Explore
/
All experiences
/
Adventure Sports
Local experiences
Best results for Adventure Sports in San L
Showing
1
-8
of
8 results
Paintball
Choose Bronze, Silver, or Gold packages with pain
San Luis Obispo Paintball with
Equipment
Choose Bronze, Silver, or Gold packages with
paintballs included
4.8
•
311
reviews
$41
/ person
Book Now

--

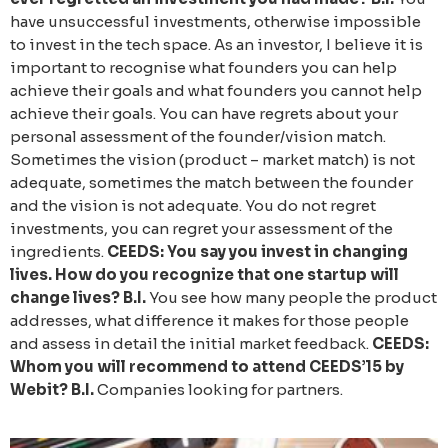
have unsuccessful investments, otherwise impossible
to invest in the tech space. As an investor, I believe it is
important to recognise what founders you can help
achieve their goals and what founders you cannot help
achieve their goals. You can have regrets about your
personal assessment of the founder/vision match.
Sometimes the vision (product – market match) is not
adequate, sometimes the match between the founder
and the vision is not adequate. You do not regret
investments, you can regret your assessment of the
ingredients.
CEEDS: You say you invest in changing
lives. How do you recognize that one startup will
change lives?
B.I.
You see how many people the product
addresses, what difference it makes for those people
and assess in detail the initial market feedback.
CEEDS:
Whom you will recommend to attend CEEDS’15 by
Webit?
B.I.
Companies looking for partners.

PROBLEM:
Quote the lines of the records from the one containing "have unsuccessful investments, otherwise" through the one containing "Companies looking for partners.", including both of those lines.

RESULT OF THIS EXERCISE:
have unsuccessful investments, otherwise impossible
to invest in the tech space. As an investor, I believe it is
important to recognise what founders you can help
achieve their goals and what founders you cannot help
achieve their goals. You can have regrets about your
personal assessment of the founder/vision match.
Sometimes the vision (product – market match) is not
adequate, sometimes the match between the founder
and the vision is not adequate. You do not regret
investments, you can regret your assessment of the
ingredients.
CEEDS: You say you invest in changing
lives. How do you recognize that one startup will
change lives?
B.I.
You see how many people the product
addresses, what difference it makes for those people
and assess in detail the initial market feedback.
CEEDS:
Whom you will recommend to attend CEEDS’15 by
Webit?
B.I.
Companies looking for partners.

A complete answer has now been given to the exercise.